Bugzilla – Bug 4664
performance improvements for large run job submissions using condor-g
Last modified: 2008-02-04 11:10:54
You need to log in before you can comment on or make changes to this bug.
Title: WS GRAM Performance improvements for 4.0.x Projects: VDT, OSG, TG Technologies: WS GRAM Definition: A next step now that large job runs are now completing reliably (bug 4506), is to examine and improve performance. A few problems have already been identified. There is over-synchronization in RFT's createReliableTransfer() and start() operations. This appears to be a bottleneck for large job runs with staging. Deliverables: 1) Updated version of WS GRAM and/or any dependencies where improvements have been made in globus_4_0_branch 2) Updated version of CVS HEAD components where improvements make sense Tasks: 1) get a baseline for WS GRAM performance for a large run (3500 jobs) 2) get a baseline profile for the time spent in WS GRAM, RFT and any other service used on the service 3) identify code/routines to be improved 4) test improvements during a large job run 5) repeat step 1 Time Estimate: 10 days Deadline: Sept 1 (in time to be deployed on TG before SC)
We had been working on this for some time. Here's a summary: The following is a typical snapshot of the container during a test with 3500 job submissions when all 3500 jobs had been accepted. ------------------------------------------------------------------- JOB STATES | #JOBS IN THAT STATE ------------------------------------------------------------------- Done: 1502 FileCleanUpResponse: 7 WaitingForStateChanges: 6 StageInResponse: 9 StageOutResponse: 9 StageOut: 51 StageIn: 1887 FileCleanUp: 29 ------------------------------------------------------------------- TOTAL #JOBS: 3500 ------------------------------------------------------------------- This shows, that 3500 jobs had been accepted by the container, 1502 jobs already finished, 7 resources are currently in state FileCleanUpResponse, 1887 resources are in state StageIn and so on. Most of the (not finished) resources are in state StageIn. When having a look at the logs we found out that sometimes a job resource stays in the RunQueue stageIn for up to 5 hours before it's processed. That means that resources stay there for 5 hours without being processed and before stageIn will be started. The reason for this is, that adding new jobs to the container is much faster than processing resources in state StageIn: More than 100 new resources can be added to the container per minute but only about 3-9 resources in state StageIn can be processed per minute. As a result the RunQueue stageIn starts filling up and resources stay there for a long time before being processed. So the staging process seems to throttle the whole processing of a resource. 1st approach: ############# Adding more RunThreads for RunQueue stageIn (6 instead of 3) result: Throughput in the stageIn Queue improved, but the stageOut queue started filling up then and in total there were no performance improvements. 2nd approach: ############# Removing synchronization from methods for creation of an RFT resource and start of an RFT resource. result: Removing the synchronization led (surprisingly) not to better but to worse performance.
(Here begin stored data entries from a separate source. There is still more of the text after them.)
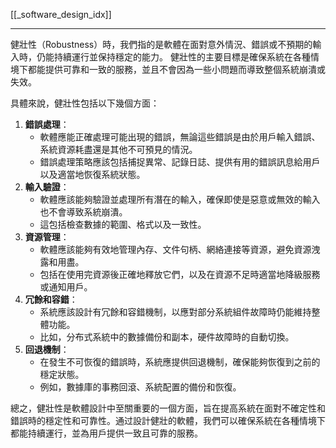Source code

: [[_software_design_idx]]


---

健壯性（Robustness）時，我們指的是軟體在面對意外情況、錯誤或不預期的輸入時，仍能持續運行並保持穩定的能力。
健壯性的主要目標是確保系統在各種情境下都能提供可靠和一致的服務，並且不會因為一些小問題而導致整個系統崩潰或失效。
  

具體來說，健壯性包括以下幾個方面：
1. **錯誤處理**：
    - 軟體應能正確處理可能出現的錯誤，無論這些錯誤是由於用戶輸入錯誤、系統資源耗盡還是其他不可預見的情況。
    - 錯誤處理策略應該包括捕捉異常、記錄日誌、提供有用的錯誤訊息給用戶以及適當地恢復系統狀態。
2. **輸入驗證**：
    - 軟體應該能夠驗證並處理所有潛在的輸入，確保即使是惡意或無效的輸入也不會導致系統崩潰。
    - 這包括檢查數據的範圍、格式以及一致性。
3. **資源管理**：
    - 軟體應該能夠有效地管理內存、文件句柄、網絡連接等資源，避免資源洩露和用盡。
    - 包括在使用完資源後正確地釋放它們，以及在資源不足時適當地降級服務或通知用戶。
4. **冗餘和容錯**：
    - 系統應該設計有冗餘和容錯機制，以應對部分系統組件故障時仍能維持整體功能。
    - 比如，分布式系統中的數據備份和副本，硬件故障時的自動切換。
5. **回退機制**：
    - 在發生不可恢復的錯誤時，系統應提供回退機制，確保能夠恢復到之前的穩定狀態。
    - 例如，數據庫的事務回滾、系統配置的備份和恢復。


總之，健壯性是軟體設計中至關重要的一個方面，旨在提高系統在面對不確定性和錯誤時的穩定性和可靠性。通过設計健壯的軟體，我們可以確保系統在各種情境下都能持續運行，並為用戶提供一致且可靠的服務。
Details about the tests can be found here: http://www-unix.mcs.anl.gov/~feller/tpTesting/index.html
CAMPAIGN ADDENDUM Now that we no longer see any obvious performance problems with this testing, we need to add 2 more deliverable and a few tasks to this campaign. Deliverables: 3) An update patch for RFT for 4.0.3 4) A document describing configuration recommendations for the GT container and condor-g. So users can get the same performance results as we've been able to achieve. Tasks: 6) create RFT patch that applies to 4.0.3 (maybe 4.0.2 too?) 7) attach patch to this bug 8) notify VDT and TG team of patch and work with them so it can be applied in their grids 9) write a 4.0.3 performance recommendations document describing issues and configuration settings in order to avoid them
The recommendation document should include a task to delete all records from the RFT 'marker' table and set up an index on that table (or ensure there is one created automatically by the database)
Created an attachment (id=1046) [details] ecommendations how to prepare server and client (condor-g) before large job submissions I created the campaign for RFT (4699) and attached the patch for 4.0.3 to that campaign. The attached file here is the recommendation document. Tell me if anybody has comments on this doc or wants to add additional items.
I'm marking this with a 4.2 Target Milestone. What else do we need to do here? The campaign doesn't have a clear stopping point. If we're done with the task cycle described in the campaign description, we should close this bug out and move on.
The sub campaigns are done. Many improvements have been identified here and fixed. New campaigns need to be created to continue in this area.